[Sayfa Alıntısı]
==*==
Mekanik büyümenin sınırları

YAYINLAMA
GÜNCELLEME

 

 

 
 
 
Erhan BİLGİN
 
İSTANBUL - Bir ülke ekonomisinin gelişme hızında tek bir unsur tayin edici şekilde etkili olabilir mi? Mesela, ülke ekonomisine döviz cinsinden giren net kaynaklar (para-sermaye) ekonomik gelişme hızını belirleyebilir mi? 
 
Bu sorulara, sanıyorum Türkiye'de gazete ve dergilerde yazan iktisatçıların büyük kısmı olumlu cevap verecektir. Zaten dış kaynak girişi ile ekonomik büyüme arasındaki kuvvetli bir ilişki olduğu görüşü son 5-10 yıl içinde genel geçer bir kanaat haline gelmiş durumda. 
Bu görüşün yerleşmesinde eğer bir övgüde bulunulacaksa Korkut Boratav'ın (gazetelerdeki iktisat yorumları bu konuda çok açıklayıcı olmuştur) hakkını öncelikle teslim etmek gerekir. Profesör Boratav, Türkiye ekonomisinin büyümesine ilişkin yazdığı hemen her yazıda "Kısa vadede büyümeyi belirleyen ana etken dış kaynak hareketleri olduğunu öteden beri vurguluyoruz" ifadesini kullanmıştır. Boratav, 2012 yılının ilk dokuz aylık gelişmesini değerlendirdiği bir yazısında da (Küçülen iç talep durgunlaşan ekonomi, Sol Gazetesi, 18 Aralık 2012)  yine eski iddiasını tekrarlıyor: Dış kaynak girişi 2011'e göre gerilemiş. Dış kaynaktaki azalma, iç talebi düşürmüş, sonuçta ekonomik gelişme yavaşlamış… Korkut Boratav, görüşüne her zaman olduğu gibi istatistik dayanaklar da sunuyor. Hazırladığı istatistik tabloya göre, yılın ilk dokuz ayında Türkiye ekonomisine giren net dış kaynak geçen yıla göre yüzde 15 azalmış. Boratav, "Dış kaynak hareketleri düşüyor, iç talep daralıyor. Bu yavaşlama beklendiği gibi özel tüketime ve yatırımlara yansımıştır" değerlendirmesini yapı-yor.
==*==
[Kayıt Listesi]
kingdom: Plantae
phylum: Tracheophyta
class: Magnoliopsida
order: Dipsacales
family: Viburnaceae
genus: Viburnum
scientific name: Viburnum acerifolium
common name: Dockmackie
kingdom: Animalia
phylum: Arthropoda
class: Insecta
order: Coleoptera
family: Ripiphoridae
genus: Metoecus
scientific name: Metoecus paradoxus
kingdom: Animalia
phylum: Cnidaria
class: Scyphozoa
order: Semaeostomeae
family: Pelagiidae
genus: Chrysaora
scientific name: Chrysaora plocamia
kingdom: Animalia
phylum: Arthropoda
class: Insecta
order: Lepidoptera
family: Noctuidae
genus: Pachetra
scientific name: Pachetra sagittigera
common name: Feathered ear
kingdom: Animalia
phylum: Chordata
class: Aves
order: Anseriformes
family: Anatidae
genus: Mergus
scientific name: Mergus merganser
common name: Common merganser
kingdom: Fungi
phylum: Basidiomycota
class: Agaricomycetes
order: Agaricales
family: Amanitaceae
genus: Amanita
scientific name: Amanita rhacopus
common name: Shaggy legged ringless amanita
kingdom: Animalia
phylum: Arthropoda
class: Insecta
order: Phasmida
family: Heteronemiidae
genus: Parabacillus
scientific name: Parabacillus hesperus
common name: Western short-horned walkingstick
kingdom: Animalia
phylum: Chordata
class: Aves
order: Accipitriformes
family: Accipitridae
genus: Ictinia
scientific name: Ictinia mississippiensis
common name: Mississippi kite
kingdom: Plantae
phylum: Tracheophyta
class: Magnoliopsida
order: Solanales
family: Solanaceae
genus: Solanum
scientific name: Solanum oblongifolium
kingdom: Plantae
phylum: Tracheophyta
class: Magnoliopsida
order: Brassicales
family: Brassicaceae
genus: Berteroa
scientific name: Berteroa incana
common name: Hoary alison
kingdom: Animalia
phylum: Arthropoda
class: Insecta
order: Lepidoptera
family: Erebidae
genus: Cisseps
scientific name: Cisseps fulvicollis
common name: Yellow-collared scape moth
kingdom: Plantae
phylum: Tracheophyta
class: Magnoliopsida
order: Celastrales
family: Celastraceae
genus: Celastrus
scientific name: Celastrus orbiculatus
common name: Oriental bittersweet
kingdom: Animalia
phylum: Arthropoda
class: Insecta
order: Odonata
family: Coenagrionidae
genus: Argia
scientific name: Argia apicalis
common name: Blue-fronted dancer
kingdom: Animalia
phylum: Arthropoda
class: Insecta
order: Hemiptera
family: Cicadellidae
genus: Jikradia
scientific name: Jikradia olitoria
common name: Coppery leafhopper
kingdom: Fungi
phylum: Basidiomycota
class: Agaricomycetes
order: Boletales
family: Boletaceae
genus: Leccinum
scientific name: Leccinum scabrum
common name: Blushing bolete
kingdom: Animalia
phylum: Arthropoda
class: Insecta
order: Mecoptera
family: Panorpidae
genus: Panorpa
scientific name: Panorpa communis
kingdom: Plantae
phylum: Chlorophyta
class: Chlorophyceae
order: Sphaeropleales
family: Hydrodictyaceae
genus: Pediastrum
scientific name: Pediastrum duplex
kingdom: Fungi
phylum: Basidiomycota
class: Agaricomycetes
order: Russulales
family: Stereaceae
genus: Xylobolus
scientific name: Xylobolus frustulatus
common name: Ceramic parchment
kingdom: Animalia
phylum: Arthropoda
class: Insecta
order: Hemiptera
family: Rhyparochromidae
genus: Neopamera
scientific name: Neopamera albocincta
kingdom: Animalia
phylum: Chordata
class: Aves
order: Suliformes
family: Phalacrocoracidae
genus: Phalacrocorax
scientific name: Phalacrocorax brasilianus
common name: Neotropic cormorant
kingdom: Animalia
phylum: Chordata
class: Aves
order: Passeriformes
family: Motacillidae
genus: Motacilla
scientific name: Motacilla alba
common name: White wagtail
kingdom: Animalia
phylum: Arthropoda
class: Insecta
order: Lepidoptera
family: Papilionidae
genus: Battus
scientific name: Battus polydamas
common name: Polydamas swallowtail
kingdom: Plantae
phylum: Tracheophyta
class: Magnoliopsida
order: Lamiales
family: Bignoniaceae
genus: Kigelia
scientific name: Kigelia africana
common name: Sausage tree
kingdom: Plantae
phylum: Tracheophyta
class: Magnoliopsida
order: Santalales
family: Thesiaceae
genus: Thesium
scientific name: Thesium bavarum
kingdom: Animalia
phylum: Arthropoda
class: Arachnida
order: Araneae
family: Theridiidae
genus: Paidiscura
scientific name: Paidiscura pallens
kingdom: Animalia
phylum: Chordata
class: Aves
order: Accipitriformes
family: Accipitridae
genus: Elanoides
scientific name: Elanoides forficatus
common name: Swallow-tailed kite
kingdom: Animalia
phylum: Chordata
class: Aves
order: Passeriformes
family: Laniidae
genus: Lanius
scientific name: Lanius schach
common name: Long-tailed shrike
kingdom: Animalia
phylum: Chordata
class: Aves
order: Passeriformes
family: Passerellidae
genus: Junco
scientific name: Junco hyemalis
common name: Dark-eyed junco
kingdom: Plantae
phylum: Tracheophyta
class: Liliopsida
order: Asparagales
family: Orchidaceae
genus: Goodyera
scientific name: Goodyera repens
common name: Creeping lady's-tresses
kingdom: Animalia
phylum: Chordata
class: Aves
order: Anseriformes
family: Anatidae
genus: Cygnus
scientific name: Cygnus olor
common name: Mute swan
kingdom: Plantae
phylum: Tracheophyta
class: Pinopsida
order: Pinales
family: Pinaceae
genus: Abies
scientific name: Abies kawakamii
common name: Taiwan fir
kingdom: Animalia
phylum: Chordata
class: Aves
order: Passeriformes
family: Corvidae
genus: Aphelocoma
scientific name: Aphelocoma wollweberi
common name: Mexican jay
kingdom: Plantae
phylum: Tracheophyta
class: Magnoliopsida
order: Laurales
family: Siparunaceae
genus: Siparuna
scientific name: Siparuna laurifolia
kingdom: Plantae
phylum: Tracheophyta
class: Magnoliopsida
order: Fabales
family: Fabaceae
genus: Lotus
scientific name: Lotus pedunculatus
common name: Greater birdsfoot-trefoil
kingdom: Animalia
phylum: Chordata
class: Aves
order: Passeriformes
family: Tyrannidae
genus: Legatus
==*==
[Yapılacak İşler]
A. Alıntıdaki Boratav değerlendirmesine göre 2012'nin ilk dokuz ayında ekonomik gelişmenin neden yavaşladığını bir ila üç cümleyle açıklayın.
B. Alıntıdaki metni "Erhan BİLGİN" sözcüklerinden başlayarak "haline gelmiş durumda." sözcükleri de dahil olmak üzere harfi harfine yineleyin.
Kayıtlar başka bir kaynaktan alınmıştır.

[Çözümlü Cevaplar]
A. Boratav'a göre dış kaynak girişi 2011'e kıyasla gerilemiş, yılın ilk dokuz ayında giren net dış kaynak yüzde 15 azalmıştır. Dış kaynaktaki bu azalma iç talebi düşürmüş ve sonuçta ekonomik gelişme yavaşlamıştır.

B.
Erhan BİLGİN
 
İSTANBUL - Bir ülke ekonomisinin gelişme hızında tek bir unsur tayin edici şekilde etkili olabilir mi? Mesela, ülke ekonomisine döviz cinsinden giren net kaynaklar (para-sermaye) ekonomik gelişme hızını belirleyebilir mi? 
 
Bu sorulara, sanıyorum Türkiye'de gazete ve dergilerde yazan iktisatçıların büyük kısmı olumlu cevap verecektir. Zaten dış kaynak girişi ile ekonomik büyüme arasındaki kuvvetli bir ilişki olduğu görüşü son 5-10 yıl içinde genel geçer bir kanaat haline gelmiş durumda.